Brood X cicadas live in 15 states across the Northeast and Midwest U.S. and Washington, D.C. These include:

  • Delaware
  • Georgia
  • Illinois
  • Indiana
  • Kentucky
  • Maryland
  • Michigan
  • New Jersey
  • New York
  • North Carolina
  • Ohio
  • Pennsylvania
  • Tennessee
  • Virginia
  • West Virginia

Depending on your location, many Brood X cicadas have likely already begun to make an appearance nearby. But just as quickly as they appeared and prolifically as they buzzed, they’ll disappear, with most dying off by mid-July.

According to Gene Kritsky, a periodical cicada expert from Mount St. Joseph University in Cincinnati, the largest swarms of Brood X cicadas are appearing in three areas. The first is a cluster that includes parts of southeastern Pennsylvania, the majority of Maryland, sections of New Jersey and Delaware, and a few parts of New York. The second sector encompasses all of Ohio and Indiana, northern and eastern spots in Kentucky, and some areas in eastern Illinois. The third area where you can expect to catch a good glimpse of a swarm? Western North Carolina, eastern Tennessee, parts of western Tennessee and a few spots in northern Georgia.

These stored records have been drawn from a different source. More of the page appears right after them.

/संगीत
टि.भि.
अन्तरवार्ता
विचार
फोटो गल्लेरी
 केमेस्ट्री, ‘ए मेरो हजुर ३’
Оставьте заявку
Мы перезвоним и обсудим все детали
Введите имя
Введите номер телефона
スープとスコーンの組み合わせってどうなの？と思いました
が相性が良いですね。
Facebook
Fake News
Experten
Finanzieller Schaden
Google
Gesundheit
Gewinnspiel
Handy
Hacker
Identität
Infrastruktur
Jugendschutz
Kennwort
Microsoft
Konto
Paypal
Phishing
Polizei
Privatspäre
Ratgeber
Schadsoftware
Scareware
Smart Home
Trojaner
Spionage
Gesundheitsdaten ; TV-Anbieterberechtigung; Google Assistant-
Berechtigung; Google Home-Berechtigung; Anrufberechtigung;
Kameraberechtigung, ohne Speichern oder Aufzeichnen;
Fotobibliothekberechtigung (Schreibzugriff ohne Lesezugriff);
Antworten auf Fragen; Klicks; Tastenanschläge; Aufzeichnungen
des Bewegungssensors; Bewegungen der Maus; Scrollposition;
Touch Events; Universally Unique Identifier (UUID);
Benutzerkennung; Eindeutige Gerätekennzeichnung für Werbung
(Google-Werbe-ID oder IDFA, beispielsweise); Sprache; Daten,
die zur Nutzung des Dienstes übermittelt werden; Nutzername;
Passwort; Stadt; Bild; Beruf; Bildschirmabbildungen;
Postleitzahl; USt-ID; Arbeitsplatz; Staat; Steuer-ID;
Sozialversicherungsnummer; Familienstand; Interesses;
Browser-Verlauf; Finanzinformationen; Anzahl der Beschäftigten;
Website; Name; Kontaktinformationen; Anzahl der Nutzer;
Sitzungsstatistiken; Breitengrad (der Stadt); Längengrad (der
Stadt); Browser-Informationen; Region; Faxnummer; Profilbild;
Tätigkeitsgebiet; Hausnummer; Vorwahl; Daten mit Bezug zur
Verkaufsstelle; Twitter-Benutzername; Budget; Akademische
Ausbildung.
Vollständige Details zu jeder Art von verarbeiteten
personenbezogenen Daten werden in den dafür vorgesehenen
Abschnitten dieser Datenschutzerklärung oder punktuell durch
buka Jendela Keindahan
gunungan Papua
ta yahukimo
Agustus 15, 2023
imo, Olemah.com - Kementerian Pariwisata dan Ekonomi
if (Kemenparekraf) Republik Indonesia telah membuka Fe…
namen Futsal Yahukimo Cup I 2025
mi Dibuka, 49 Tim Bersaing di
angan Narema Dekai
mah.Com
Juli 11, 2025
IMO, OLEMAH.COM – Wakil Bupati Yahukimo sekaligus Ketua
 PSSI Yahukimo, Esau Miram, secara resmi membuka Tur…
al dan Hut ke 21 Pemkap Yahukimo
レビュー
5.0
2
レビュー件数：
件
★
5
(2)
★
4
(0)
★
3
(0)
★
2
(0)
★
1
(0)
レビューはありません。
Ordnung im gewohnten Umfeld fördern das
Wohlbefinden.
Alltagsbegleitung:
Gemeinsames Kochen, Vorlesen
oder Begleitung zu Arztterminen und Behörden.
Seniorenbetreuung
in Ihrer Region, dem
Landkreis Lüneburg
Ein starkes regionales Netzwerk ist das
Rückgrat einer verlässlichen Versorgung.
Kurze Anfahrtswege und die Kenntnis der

Mount St. Joseph University has created a free app called Cicada Safari for both iOS and Android you can use to record Brood X sightings. If you’re serious about your cicada-spotting excursions, you can also record sightings on Cicada Mania and iNaturalist. But be sure to get out there and see what the buzz is all about soon — or be prepared to wait until 2024, when the Brood XIII and Brood XIX cohorts are set to emerge from hibernation.